▶ **EXERCISE GOAL**
Only the number is wanted: state how many lines of the data below contain the word "scattered".

Collected data
════════════════════

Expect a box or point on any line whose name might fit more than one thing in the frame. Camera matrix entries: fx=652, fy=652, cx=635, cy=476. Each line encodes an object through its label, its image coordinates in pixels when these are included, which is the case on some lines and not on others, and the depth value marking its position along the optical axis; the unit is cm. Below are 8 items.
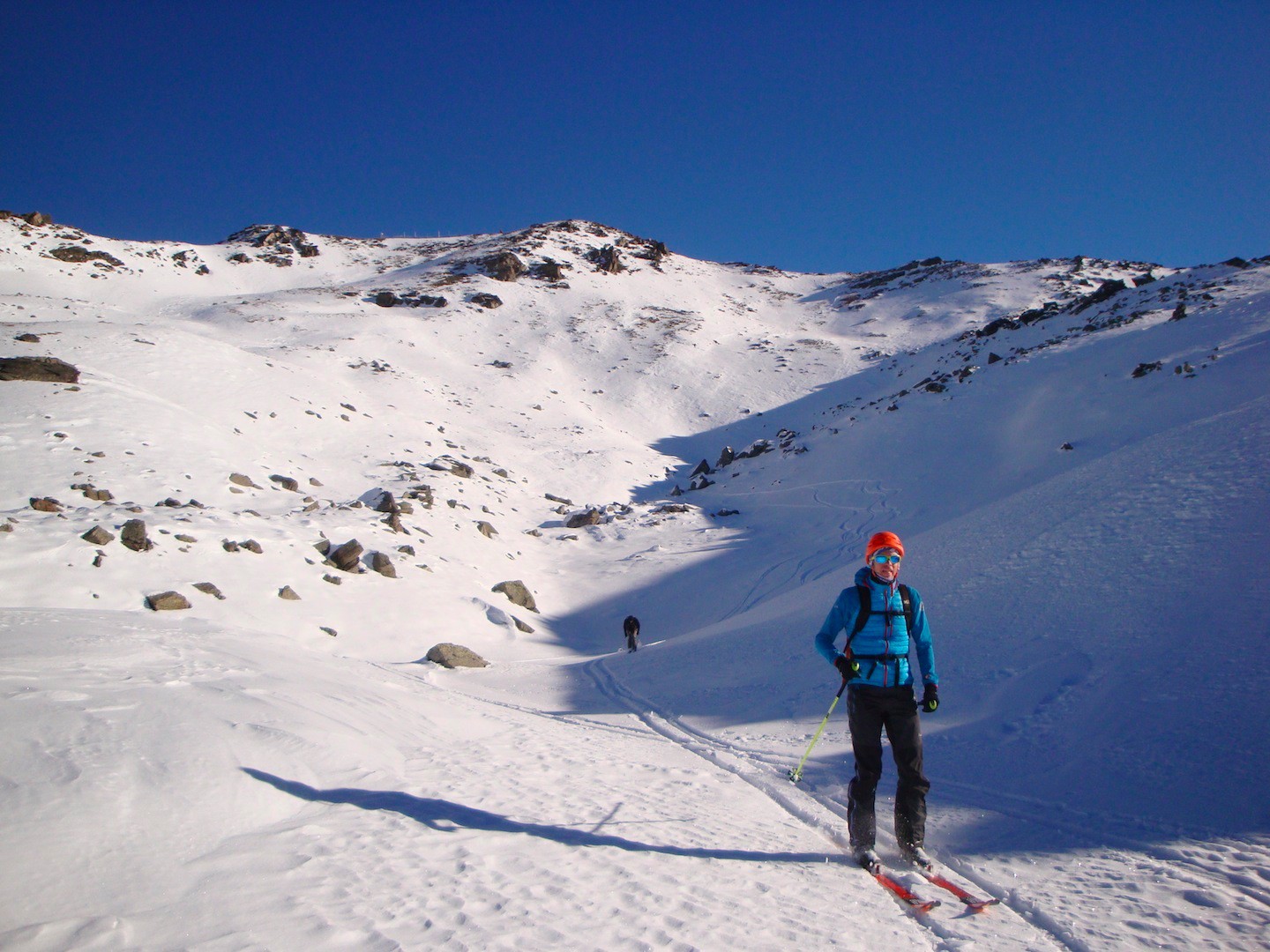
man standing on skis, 453
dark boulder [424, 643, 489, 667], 1262
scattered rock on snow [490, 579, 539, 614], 1781
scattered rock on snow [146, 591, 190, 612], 1098
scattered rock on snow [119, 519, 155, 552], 1227
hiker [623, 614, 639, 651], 1462
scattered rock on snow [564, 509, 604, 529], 2519
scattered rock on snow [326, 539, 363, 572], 1534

════════════════════

▶ **RESULT**
5